Exercise directions >>
Could you set down, exactly as they stand, only the lines from the one containing "- 第一个参数是字符串补全生效的最大长度" through the end of the listing?

Record extracts >>
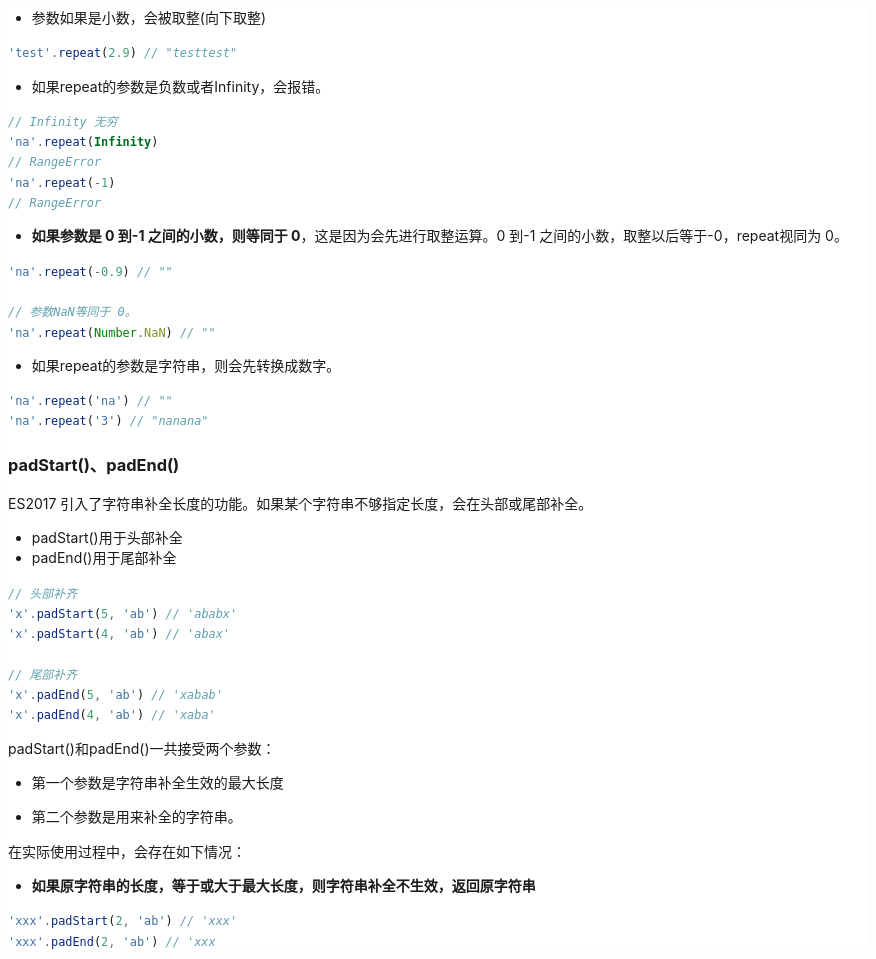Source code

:- 参数如果是小数，会被取整(向下取整)

```js
'test'.repeat(2.9) // "testtest"
```

- 如果repeat的参数是负数或者Infinity，会报错。

```js
// Infinity 无穷
'na'.repeat(Infinity)
// RangeError
'na'.repeat(-1)
// RangeError
```

- **如果参数是 0 到-1 之间的小数，则等同于 0**，这是因为会先进行取整运算。0 到-1 之间的小数，取整以后等于-0，repeat视同为 0。

```js
'na'.repeat(-0.9) // ""

// 参数NaN等同于 0。
'na'.repeat(Number.NaN) // ""
```

- 如果repeat的参数是字符串，则会先转换成数字。

```js
'na'.repeat('na') // ""
'na'.repeat('3') // "nanana"
```

### padStart()、padEnd()

ES2017 引入了字符串补全长度的功能。如果某个字符串不够指定长度，会在头部或尾部补全。

- padStart()用于头部补全
- padEnd()用于尾部补全

```js
// 头部补齐
'x'.padStart(5, 'ab') // 'ababx'
'x'.padStart(4, 'ab') // 'abax'

// 尾部补齐
'x'.padEnd(5, 'ab') // 'xabab'
'x'.padEnd(4, 'ab') // 'xaba'
```

padStart()和padEnd()一共接受两个参数：

- 第一个参数是字符串补全生效的最大长度

- 第二个参数是用来补全的字符串。

在实际使用过程中，会存在如下情况：

- **如果原字符串的长度，等于或大于最大长度，则字符串补全不生效，返回原字符串**

```js
'xxx'.padStart(2, 'ab') // 'xxx'
'xxx'.padEnd(2, 'ab') // 'xxx
```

Written answer >>
- 第一个参数是字符串补全生效的最大长度

- 第二个参数是用来补全的字符串。

在实际使用过程中，会存在如下情况：

- **如果原字符串的长度，等于或大于最大长度，则字符串补全不生效，返回原字符串**

```js
'xxx'.padStart(2, 'ab') // 'xxx'
'xxx'.padEnd(2, 'ab') // 'xxx
```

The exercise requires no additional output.